* **TEXT BLOCK**
┌──
Stats¶

`stats` ¶

Core poverty and inequality statistics functions.

`get_stats(country='all', year='all', povline=None, popshare=None, fill_gaps=False, nowcast=False, subgroup=None, welfare_type='all', reporting_level='all', version=None, ppp_version=None, release_version=None, api_version=API_VERSION, fmt='arrow', simplify=True, server=None, dataframe_type='pandas')` ¶

Get poverty and inequality statistics from the PIP API.

This is the primary function for querying household survey-based poverty and inequality estimates. It mirrors pipr::get_stats().
└──
* **WHAT YOU ARE ASKED TO DO**
Reproduce the passage of the stats documentation starting at "Core poverty and" and ending at "the PIP API.", renaming "statistics" to "metrics" throughout.

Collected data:
┌──
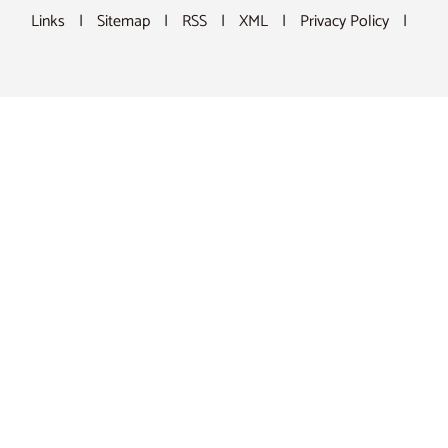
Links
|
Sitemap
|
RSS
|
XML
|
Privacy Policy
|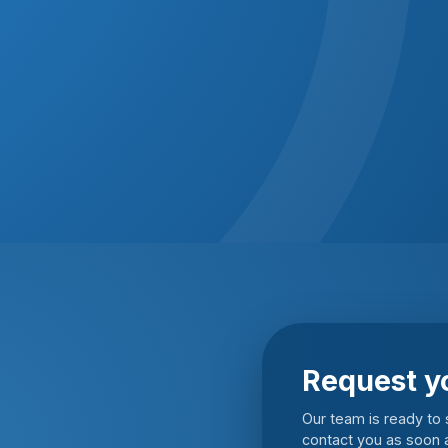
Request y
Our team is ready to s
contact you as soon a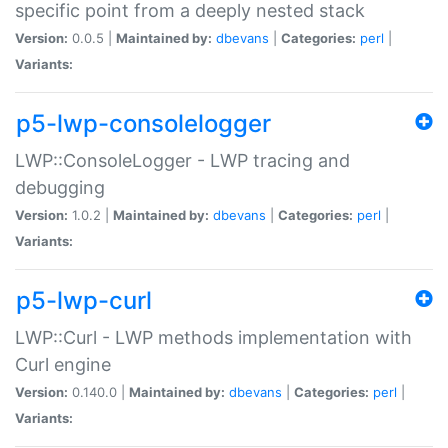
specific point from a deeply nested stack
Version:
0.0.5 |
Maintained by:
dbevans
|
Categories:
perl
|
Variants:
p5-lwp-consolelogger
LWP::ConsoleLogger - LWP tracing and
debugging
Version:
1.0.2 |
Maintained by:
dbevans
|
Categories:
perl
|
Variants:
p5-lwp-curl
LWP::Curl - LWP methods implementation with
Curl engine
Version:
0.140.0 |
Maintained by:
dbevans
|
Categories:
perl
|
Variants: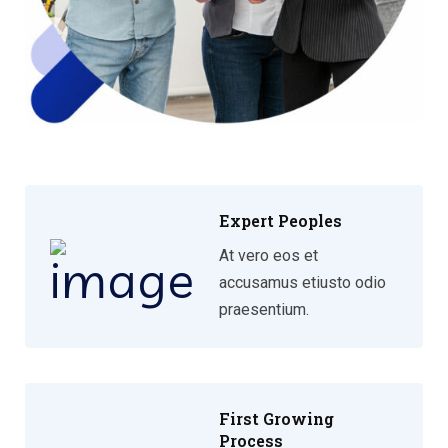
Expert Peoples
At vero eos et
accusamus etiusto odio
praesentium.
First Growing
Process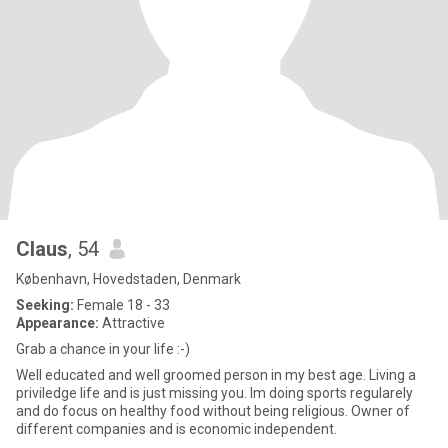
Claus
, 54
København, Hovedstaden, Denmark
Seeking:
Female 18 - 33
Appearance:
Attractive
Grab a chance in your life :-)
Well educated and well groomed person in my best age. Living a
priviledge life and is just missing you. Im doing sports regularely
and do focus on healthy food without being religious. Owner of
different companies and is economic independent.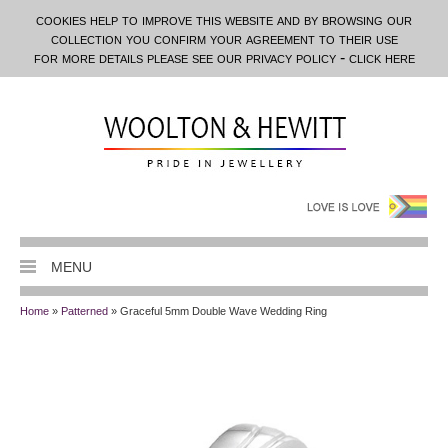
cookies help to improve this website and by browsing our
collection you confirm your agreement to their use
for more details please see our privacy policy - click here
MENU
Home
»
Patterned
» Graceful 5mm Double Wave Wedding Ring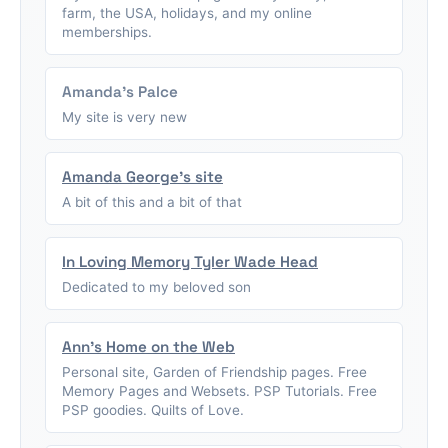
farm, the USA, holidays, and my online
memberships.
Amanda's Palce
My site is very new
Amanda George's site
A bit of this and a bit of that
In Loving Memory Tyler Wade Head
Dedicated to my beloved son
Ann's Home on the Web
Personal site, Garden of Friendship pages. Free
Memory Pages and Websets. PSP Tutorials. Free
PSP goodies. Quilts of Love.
└──
┌──
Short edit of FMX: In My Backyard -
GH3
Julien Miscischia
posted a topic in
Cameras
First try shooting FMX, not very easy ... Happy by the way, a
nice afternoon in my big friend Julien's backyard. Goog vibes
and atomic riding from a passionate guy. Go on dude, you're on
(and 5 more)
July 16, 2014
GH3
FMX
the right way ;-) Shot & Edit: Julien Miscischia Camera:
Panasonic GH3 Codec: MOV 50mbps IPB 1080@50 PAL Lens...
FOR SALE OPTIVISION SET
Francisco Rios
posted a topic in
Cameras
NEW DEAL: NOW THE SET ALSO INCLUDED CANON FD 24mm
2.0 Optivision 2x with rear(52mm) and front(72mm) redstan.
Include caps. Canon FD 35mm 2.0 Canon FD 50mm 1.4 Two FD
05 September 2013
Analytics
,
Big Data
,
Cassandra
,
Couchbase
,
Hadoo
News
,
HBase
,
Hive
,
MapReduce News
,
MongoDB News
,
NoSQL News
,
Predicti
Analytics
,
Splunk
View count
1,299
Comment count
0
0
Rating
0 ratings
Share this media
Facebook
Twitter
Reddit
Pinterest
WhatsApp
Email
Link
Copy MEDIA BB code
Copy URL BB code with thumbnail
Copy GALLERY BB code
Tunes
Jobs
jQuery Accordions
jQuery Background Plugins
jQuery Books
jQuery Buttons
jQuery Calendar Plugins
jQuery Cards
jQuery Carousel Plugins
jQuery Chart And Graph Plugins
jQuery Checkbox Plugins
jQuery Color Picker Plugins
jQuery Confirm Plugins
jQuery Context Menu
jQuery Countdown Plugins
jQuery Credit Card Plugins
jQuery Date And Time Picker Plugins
└──
* **RESPONSE**
Core poverty and inequality metrics functions.

`get_stats(country='all', year='all', povline=None, popshare=None, fill_gaps=False, nowcast=False, subgroup=None, welfare_type='all', reporting_level='all', version=None, ppp_version=None, release_version=None, api_version=API_VERSION, fmt='arrow', simplify=True, server=None, dataframe_type='pandas')` ¶

Get poverty and inequality metrics from the PIP API.